One of the underlying factors behind pain is inflammation. This is particularly true for those suffering from the chronic pain that comes with arthritis, fibromyalgia, low back pain, migraines, sciatica, and other hard-to-treat conditions. Conventional medicine often turns to drugs designed to block the pain signals to the brain. But without addressing inflammation, these strategies rarely offer long-term relief. Fortunately, curcumin has been shown to provide relief equal to non-steroidal anti-inflammatory drugs (NSAIDs), but without any of the side effects common to prescription and over-the-counter medications.
In one clinical trial of 139 people with osteoarthritis of the knee, researchers compared a specialized form of curcumin (BCM-95) with the NSAID diclofenac. After 28 days, they found that curcumin was just as effective as diclofenac for reducing the severity of pain. And unlike the people taking the NSAID, none of the participants in the curcumin group suffered from gastrointestinal side effects. Another study of 44 migraine sufferers found that taking 500 mg of curcumin twice a day reduced the frequency, severity, and duration of their migraines. The researchers concluded that these benefits were due to curcumin’s powerful anti-inflammatory properties.

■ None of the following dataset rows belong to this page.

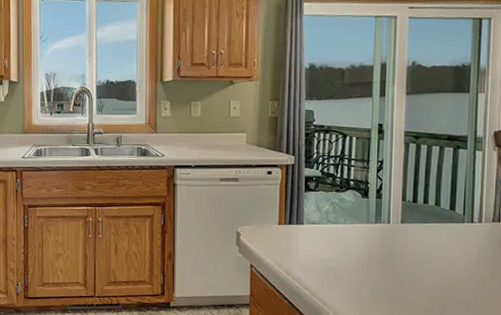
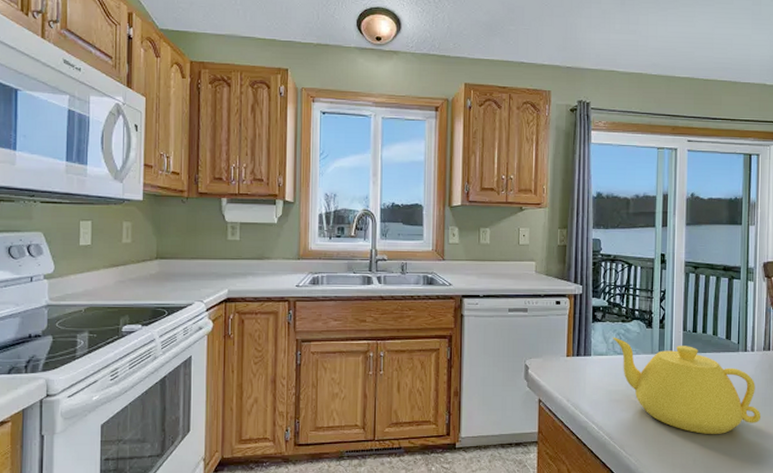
teapot: none [326,206,489,306] -> present [613,337,761,435]

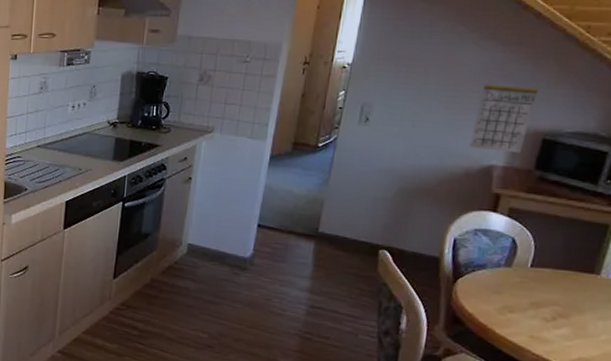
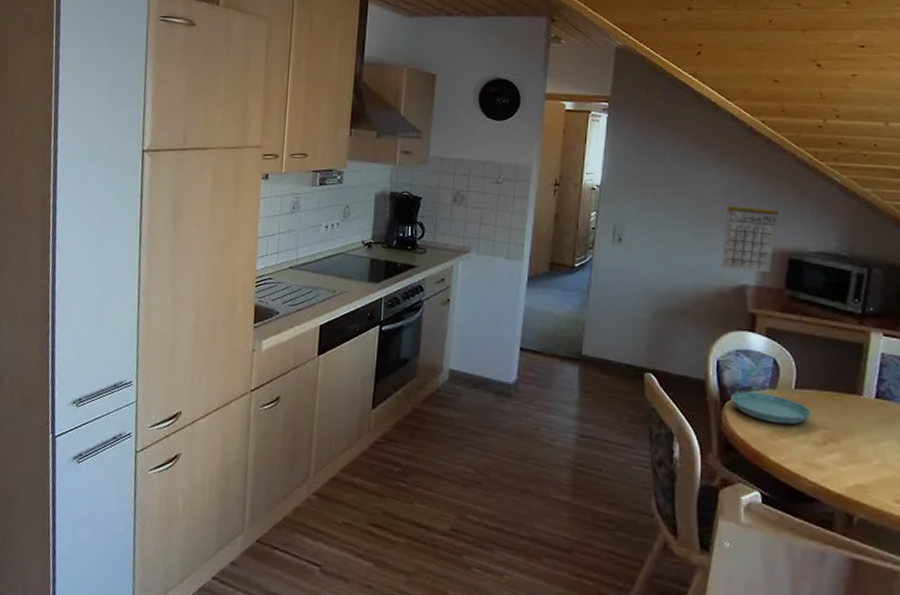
saucer: none [463,269,545,301] -> present [730,391,812,425]

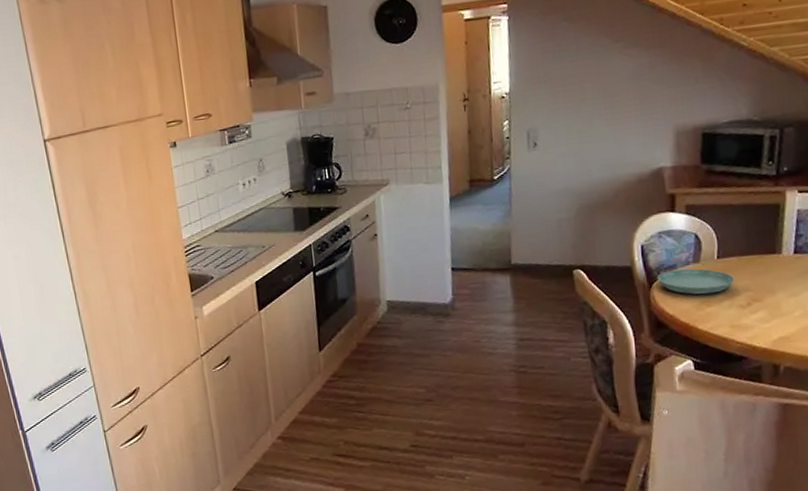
calendar: present [720,205,779,273] -> none [635,86,689,154]

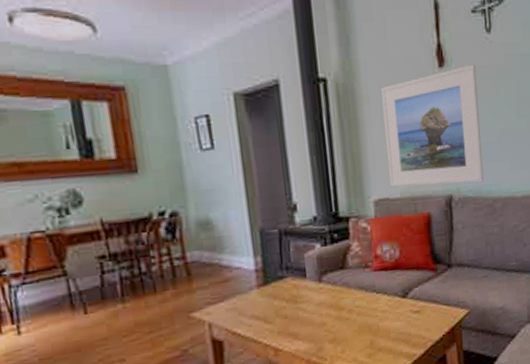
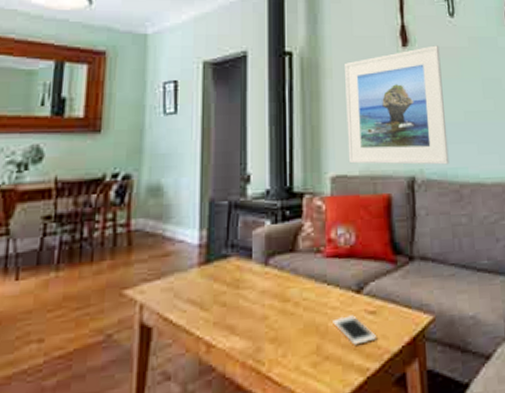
cell phone: none [383,315,421,338] -> present [333,315,376,345]

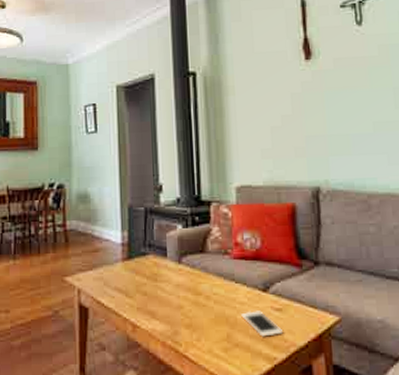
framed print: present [345,45,449,165] -> none [247,56,356,176]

As beneficial as curcumin is, there’s one glitch: it isn’t readily absorbed by the body. In fact, much of the curcumin you ingest is excreted from the body before it can do much good. What does remain is transformed into less potent metabolites in the digestive tract, limiting its effectiveness. To solve this problem, researchers have attempted to enhance curcumin by combining it with black pepper extract (piperine) or soy lecithin, or by utilizing nanotechnology¾strategies that have problematic limitations. But one form that has proven to greatly enhance absorption and effectiveness is BCM-95 curcumin. Blending curcumin with turmeric essential oil in a special patented process, BCM-95 not only has 700 percent enhanced bioavailability; it contains beneficial compounds from turmeric essential oil called ar-turmerones that are not found in any curcumin product. BCM-95 is the only enhanced-absorption system that comes from the turmeric plant itself—nothing synthetic, no chemicals. This may be why BCM-95 curcumin is the most clinically studied, enhanced-absorbability curcumin in the world, with over 85 published studies of which more than 35 are human clinical trials.

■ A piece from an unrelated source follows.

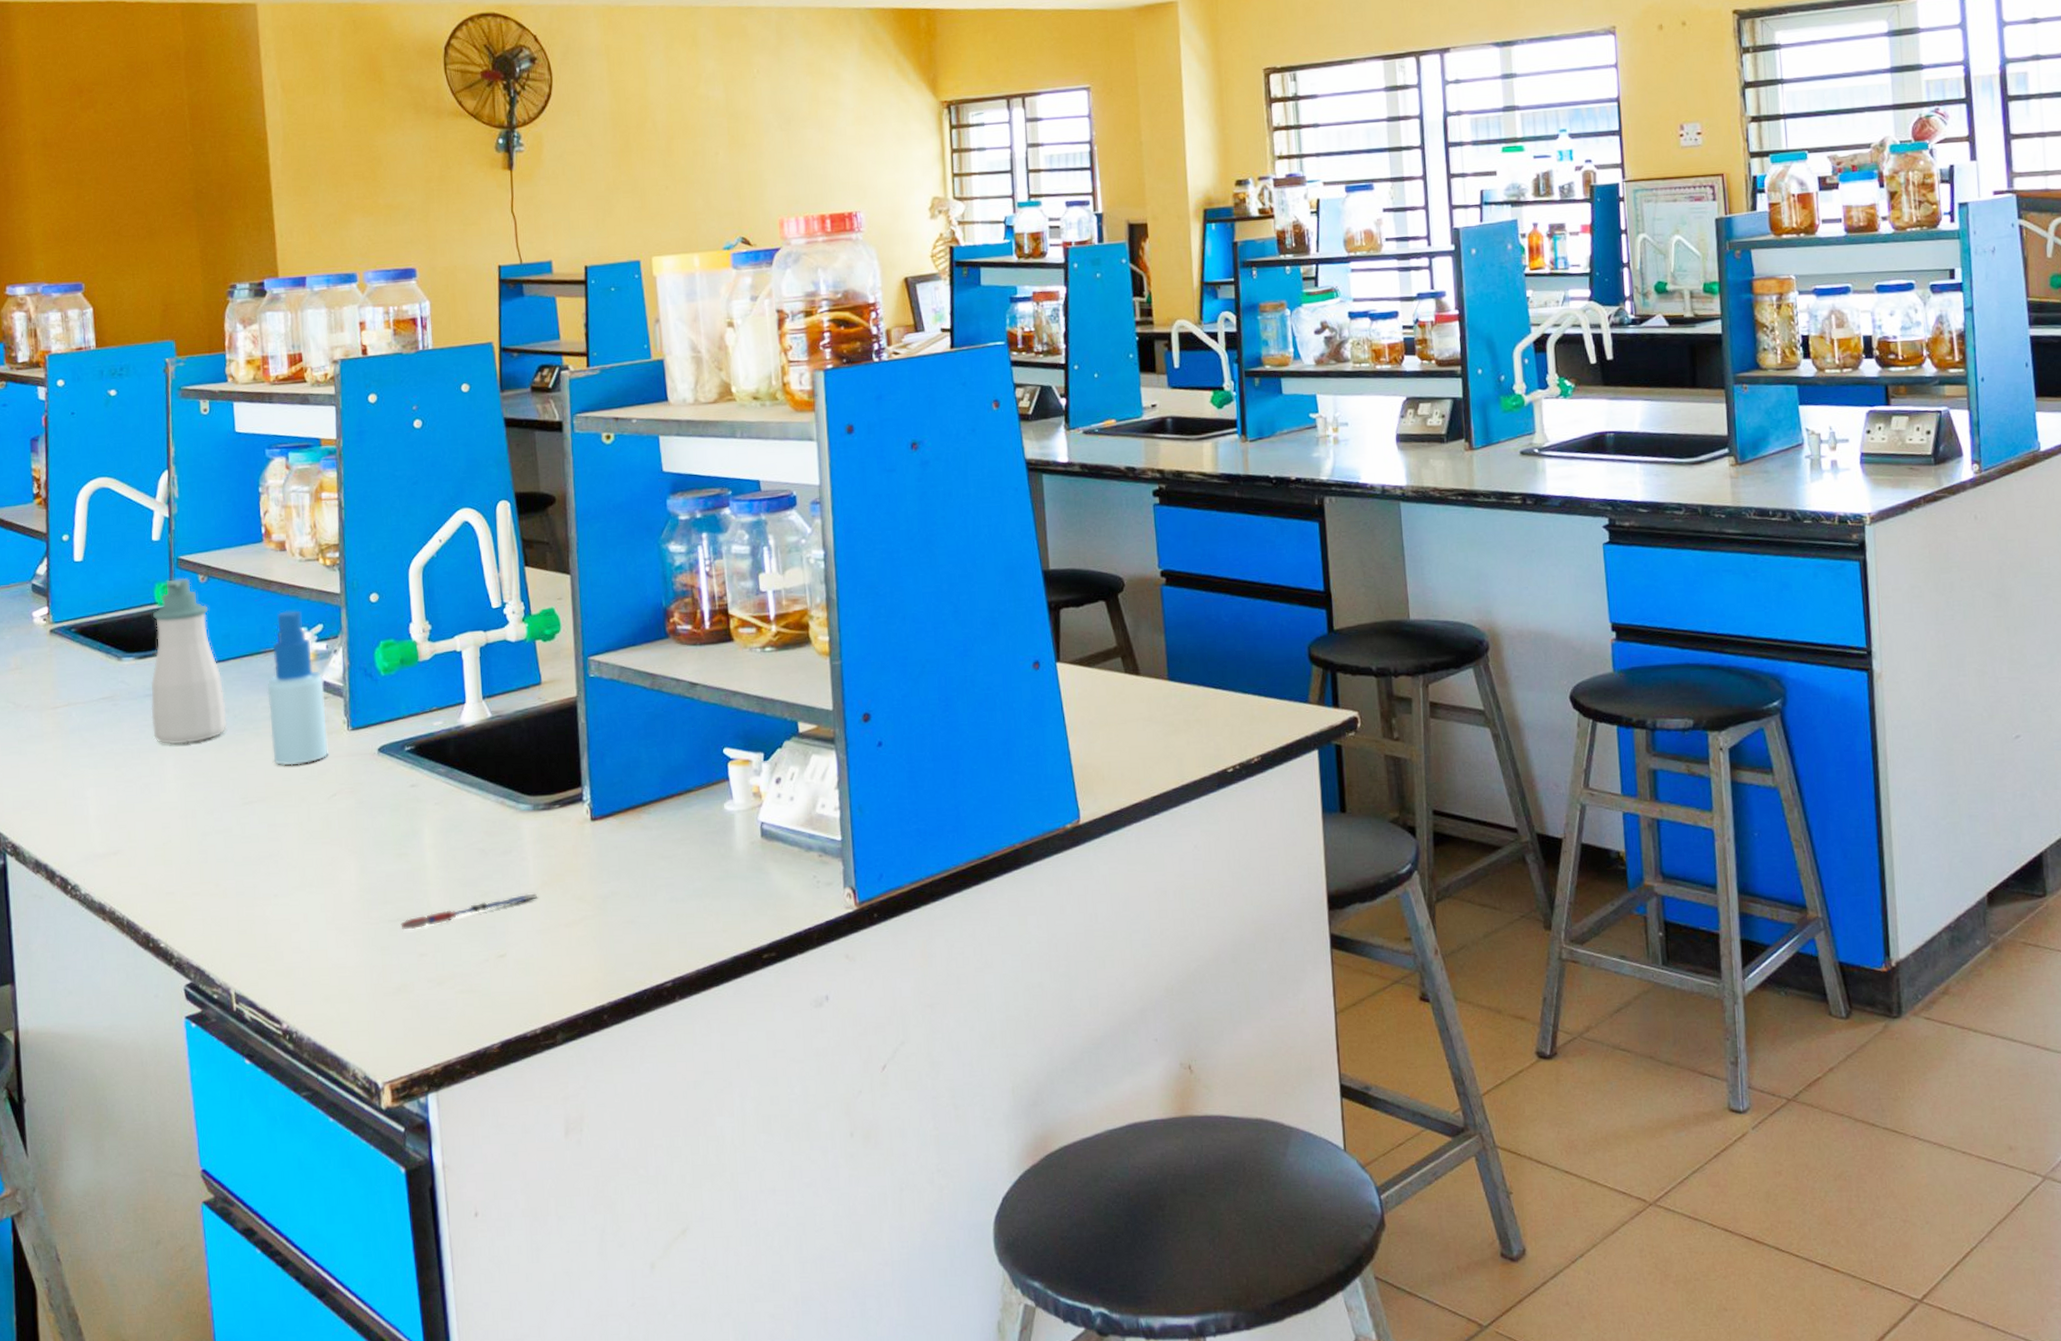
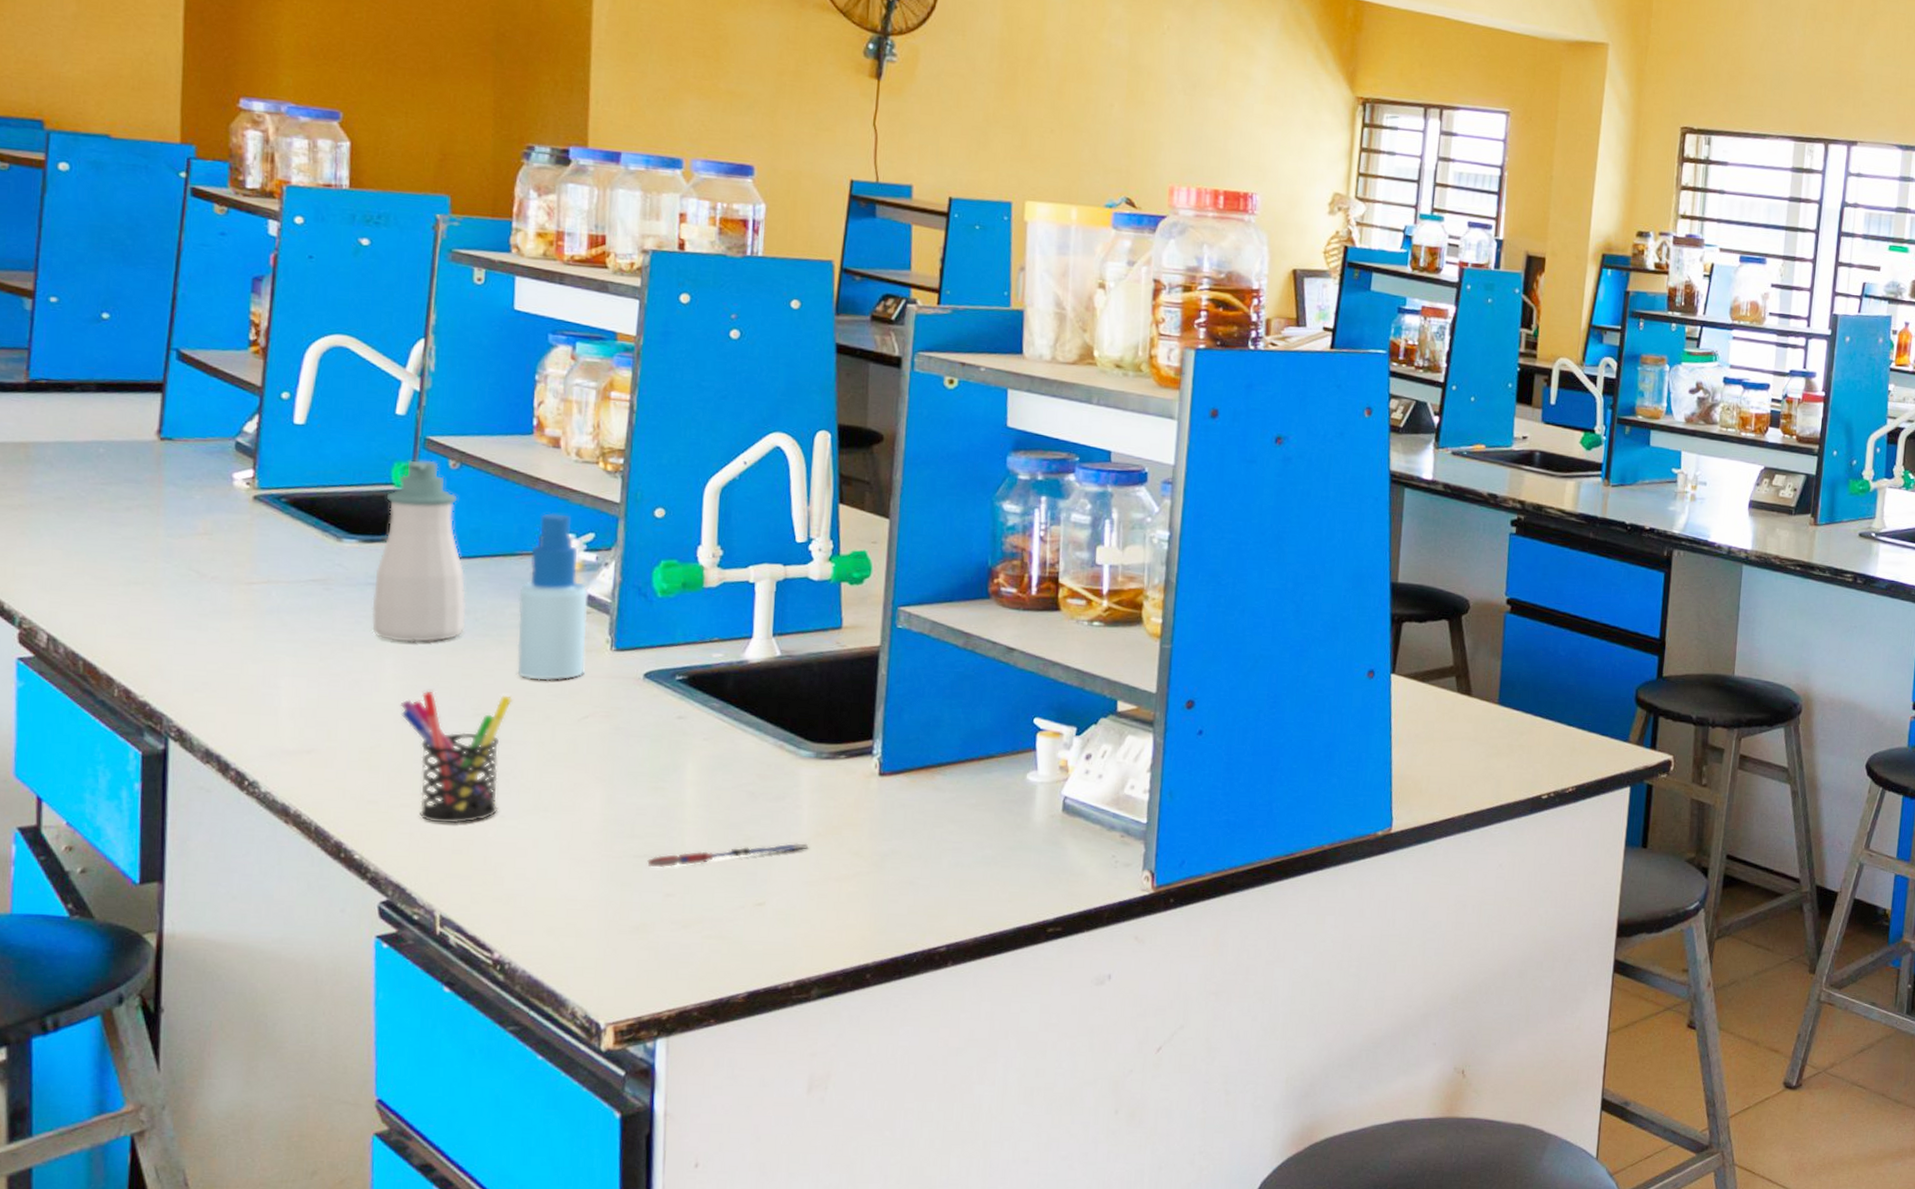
pen holder: none [182,783,273,906] -> present [400,690,513,824]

Curcumin vs. Turmeric: What’s the Difference?
Turmeric is perhaps the best-known botanical throughout India. This vibrant golden root has been used for centuries to flavor curries, as part of religious ceremonies, and as a healing remedy to treat everything from chicken pox to congestion to sprained ankles. Today, however, it’s the medicinal properties this spice offers that are creating a buzz in the health world. But, while turmeric may be trendy, the real secret to its healing powers lies in its curcumin content. The problem is turmeric root only contains two percent to five percent curcumin. That means you would have to take a very large amount of unstandardized powdered turmeric root to get any real benefit from the curcumin within—assuming your body could absorb and utilize it. Though turmeric is a great addition to your next curry, an absorbable form of curcumin, particularly one combined with turmeric essential oil and standardized for curcuminoids, is a much better choice for reducing inflammation and providing head-to-toe health benefits.